Skip to content

Files

read-table-multi-threaded

Read Table Multi-Threaded

About

This example shows a program that reads a table using multiple threads. This shows the use of the scan_metadata, global_scan_state, and visit_scan_files methods, that can be used to partition work to either multiple threads, or workers (in the case of a distributed engine).

You can run this from the same directory as this README.md by running cargo run -- [args].

We use a single-producer-multi-consumer channel to send each file and its metadata that needs to be read out to a pool of threads. The data is sent as a [ScanFile], a struct we define that holds all the metadata needed to read a file. Each thread reads from the channel, and then processes any files it receives. The results are sent back as Arrow RecordBatchs on a mutli-producer-single-consumer channel.

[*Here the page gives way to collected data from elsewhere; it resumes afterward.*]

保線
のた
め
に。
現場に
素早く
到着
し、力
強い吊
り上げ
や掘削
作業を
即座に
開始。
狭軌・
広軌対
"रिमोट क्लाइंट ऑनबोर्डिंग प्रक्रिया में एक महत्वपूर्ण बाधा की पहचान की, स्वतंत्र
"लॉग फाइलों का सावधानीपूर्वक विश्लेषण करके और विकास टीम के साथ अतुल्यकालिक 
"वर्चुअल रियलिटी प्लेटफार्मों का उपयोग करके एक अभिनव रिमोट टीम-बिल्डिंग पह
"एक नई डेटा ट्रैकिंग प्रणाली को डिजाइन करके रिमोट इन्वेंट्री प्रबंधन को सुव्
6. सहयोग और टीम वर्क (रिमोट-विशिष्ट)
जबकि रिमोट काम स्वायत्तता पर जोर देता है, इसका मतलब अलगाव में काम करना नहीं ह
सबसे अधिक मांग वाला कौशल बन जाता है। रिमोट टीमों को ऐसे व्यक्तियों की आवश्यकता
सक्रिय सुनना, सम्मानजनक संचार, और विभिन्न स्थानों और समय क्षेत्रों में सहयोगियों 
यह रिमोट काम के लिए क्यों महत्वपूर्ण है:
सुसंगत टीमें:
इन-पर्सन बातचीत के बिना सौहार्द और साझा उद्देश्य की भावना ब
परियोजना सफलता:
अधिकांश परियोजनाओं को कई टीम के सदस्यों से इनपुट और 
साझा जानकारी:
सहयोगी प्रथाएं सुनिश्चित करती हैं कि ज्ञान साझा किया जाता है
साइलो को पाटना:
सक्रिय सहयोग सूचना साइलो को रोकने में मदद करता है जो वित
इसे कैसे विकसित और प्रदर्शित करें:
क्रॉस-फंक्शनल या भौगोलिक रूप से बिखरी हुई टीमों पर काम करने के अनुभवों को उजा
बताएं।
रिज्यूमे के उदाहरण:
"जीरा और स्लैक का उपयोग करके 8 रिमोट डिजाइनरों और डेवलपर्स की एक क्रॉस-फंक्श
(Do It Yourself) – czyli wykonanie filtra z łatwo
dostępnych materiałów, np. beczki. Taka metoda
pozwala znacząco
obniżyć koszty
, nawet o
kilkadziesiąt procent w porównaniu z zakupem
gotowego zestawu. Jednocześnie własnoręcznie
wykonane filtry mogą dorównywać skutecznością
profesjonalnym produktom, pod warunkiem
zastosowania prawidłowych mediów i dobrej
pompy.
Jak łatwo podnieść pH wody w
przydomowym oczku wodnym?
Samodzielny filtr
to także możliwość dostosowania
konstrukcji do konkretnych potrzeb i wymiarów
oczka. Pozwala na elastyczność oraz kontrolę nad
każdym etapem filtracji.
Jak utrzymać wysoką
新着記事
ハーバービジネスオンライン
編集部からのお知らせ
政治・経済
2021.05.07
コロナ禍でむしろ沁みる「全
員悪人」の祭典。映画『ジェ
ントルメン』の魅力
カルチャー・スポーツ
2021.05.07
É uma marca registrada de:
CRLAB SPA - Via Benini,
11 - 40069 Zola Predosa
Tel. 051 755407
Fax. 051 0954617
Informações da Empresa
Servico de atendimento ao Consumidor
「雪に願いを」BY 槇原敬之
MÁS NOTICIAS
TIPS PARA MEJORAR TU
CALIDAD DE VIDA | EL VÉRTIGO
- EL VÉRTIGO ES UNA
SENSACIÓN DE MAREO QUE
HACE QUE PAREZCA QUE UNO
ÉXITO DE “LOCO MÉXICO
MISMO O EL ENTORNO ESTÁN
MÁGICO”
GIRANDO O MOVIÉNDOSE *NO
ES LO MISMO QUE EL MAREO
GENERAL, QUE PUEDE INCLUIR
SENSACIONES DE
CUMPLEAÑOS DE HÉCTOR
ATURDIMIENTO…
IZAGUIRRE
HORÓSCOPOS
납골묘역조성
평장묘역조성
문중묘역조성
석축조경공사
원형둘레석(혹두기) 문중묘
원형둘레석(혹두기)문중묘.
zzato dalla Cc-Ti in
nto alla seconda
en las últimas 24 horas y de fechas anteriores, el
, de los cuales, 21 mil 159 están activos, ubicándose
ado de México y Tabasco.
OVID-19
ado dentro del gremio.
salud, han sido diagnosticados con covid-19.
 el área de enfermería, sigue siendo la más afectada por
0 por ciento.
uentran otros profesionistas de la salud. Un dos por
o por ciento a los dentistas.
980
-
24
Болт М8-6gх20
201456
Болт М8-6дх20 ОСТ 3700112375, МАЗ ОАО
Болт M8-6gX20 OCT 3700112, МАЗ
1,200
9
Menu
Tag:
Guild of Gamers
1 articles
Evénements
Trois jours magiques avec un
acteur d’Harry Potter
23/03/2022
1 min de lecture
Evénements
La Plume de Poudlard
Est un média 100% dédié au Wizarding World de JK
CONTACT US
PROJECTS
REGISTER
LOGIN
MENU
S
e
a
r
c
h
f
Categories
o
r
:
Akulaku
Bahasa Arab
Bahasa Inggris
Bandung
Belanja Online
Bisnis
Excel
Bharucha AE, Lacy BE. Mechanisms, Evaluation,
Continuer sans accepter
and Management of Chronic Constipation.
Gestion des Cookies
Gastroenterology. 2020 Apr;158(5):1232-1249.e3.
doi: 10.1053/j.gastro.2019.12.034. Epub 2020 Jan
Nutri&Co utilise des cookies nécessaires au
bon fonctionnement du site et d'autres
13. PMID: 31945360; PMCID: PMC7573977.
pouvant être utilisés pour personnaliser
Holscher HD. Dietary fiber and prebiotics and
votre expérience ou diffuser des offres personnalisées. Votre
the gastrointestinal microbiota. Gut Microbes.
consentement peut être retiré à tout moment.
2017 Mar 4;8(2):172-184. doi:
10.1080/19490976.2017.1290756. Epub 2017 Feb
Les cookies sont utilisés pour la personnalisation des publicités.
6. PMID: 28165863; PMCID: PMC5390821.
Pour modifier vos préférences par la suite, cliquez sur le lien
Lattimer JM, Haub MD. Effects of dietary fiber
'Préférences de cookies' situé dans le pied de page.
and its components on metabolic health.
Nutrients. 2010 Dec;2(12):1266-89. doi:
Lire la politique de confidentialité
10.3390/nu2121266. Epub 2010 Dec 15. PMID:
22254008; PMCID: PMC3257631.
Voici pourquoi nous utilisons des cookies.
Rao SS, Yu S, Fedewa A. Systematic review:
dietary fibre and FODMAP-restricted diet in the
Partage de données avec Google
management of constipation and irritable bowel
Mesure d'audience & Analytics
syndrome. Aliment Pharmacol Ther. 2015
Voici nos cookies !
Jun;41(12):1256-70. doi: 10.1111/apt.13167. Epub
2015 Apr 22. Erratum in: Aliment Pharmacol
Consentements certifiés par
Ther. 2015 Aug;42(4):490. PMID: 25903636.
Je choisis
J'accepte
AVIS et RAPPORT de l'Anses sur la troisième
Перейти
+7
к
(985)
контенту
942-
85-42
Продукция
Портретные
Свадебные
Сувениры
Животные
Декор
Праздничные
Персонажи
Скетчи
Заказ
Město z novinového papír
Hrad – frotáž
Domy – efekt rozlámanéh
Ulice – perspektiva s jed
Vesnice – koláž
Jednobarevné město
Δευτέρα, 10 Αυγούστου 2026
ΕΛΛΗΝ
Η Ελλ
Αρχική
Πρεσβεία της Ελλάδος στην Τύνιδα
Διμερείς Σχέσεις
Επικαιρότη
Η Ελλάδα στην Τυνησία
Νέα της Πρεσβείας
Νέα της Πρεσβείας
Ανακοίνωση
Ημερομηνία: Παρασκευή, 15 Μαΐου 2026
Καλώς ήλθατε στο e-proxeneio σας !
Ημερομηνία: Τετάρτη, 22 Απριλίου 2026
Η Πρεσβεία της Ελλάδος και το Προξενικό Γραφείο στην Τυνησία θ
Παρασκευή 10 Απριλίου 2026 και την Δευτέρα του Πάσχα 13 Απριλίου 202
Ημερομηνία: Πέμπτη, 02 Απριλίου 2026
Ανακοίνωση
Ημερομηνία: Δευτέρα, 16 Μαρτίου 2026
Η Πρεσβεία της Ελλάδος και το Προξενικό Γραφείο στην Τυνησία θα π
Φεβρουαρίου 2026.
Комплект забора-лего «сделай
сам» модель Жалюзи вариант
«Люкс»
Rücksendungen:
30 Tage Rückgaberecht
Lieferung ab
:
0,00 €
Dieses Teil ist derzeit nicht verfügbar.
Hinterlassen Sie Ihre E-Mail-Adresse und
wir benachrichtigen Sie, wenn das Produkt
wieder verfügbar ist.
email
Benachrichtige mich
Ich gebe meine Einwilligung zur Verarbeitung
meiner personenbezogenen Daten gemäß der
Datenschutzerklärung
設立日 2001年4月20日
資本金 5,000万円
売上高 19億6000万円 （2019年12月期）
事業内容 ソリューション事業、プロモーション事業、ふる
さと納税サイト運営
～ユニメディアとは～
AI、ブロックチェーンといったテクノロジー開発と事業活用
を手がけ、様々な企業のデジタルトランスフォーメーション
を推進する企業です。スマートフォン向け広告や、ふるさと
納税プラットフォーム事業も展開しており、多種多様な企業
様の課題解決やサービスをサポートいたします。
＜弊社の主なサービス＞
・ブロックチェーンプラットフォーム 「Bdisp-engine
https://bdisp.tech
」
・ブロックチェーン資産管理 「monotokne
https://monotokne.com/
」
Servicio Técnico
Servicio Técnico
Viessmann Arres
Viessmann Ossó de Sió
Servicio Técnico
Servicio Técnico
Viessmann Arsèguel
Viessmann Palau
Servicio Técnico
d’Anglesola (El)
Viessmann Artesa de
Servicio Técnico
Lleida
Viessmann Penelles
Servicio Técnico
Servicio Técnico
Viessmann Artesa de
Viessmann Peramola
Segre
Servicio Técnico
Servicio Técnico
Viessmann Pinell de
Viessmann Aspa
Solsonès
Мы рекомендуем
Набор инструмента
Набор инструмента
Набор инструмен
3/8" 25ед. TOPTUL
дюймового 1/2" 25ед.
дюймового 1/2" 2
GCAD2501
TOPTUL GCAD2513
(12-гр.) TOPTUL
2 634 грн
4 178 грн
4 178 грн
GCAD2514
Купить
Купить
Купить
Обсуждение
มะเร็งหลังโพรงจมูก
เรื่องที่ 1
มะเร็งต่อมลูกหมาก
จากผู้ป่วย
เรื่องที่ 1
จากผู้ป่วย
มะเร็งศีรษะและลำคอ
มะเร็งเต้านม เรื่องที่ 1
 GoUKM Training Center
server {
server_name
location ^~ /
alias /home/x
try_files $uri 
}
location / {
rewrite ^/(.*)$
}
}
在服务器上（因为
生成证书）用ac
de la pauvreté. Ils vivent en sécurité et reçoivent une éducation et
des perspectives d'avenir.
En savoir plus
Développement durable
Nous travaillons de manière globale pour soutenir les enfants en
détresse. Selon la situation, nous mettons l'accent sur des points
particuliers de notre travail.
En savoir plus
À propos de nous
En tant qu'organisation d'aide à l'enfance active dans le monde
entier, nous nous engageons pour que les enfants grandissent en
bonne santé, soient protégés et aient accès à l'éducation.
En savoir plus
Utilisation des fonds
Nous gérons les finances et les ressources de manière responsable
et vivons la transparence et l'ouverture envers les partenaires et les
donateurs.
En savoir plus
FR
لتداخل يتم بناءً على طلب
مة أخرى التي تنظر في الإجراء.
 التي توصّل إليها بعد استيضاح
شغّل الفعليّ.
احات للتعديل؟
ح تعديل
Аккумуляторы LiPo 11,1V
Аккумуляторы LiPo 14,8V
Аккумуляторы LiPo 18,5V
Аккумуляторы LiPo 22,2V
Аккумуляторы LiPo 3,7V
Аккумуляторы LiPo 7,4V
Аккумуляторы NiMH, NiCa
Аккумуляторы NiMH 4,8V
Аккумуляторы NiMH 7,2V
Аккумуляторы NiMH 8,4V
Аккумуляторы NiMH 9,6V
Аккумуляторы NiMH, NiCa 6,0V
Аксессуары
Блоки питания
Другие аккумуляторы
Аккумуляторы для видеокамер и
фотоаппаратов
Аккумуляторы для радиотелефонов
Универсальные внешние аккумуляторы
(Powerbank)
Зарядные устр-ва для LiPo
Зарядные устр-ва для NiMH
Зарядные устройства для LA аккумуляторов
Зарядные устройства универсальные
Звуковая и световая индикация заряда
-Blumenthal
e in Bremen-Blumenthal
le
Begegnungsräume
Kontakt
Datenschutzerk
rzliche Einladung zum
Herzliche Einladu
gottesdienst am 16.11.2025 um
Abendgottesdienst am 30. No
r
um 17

Once the main thread has sent all the files out, we close the ScanFile sender, which means that once the last ScanFile has been received by a thread, subsequent recv calls in any thread will start to return errors. The threads take this as a signal to shut down.

We also ensure that only the threads have copies of the Senders used to send the RecordBatchs, by closing the copy that the main thread has once all the threads have been created. This means that we can simply loop over our RecordBatch receiver, because it will return results until the last thread has exited (which closes that last sender).

Examples

Assuming you're running in the directory this README is in:

  • Read and print the table in kernel/tests/data/table-with-dv-small/:

cargo run -- ../../../kernel/tests/data/table-with-dv-small/

  • Get usage info:

cargo run -- --help

  • Use the sync engine to read kernel/tests/data/basic_partitioned/

cargo run -- -e sync ../../../kernel/tests/data/basic_partitioned/

  • Read some giant table using 100 threads:

cargo run -- -t 100 /path/to/my/giant/table

selecting specific columns

To select specific columns you need a -- after the column list specification.

  • Read letter and data columns from the multi_partitioned dat table:

cargo run -- --columns letter,data -- ../../../acceptance/tests/dat/out/reader_tests/generated/multi_partitioned/delta/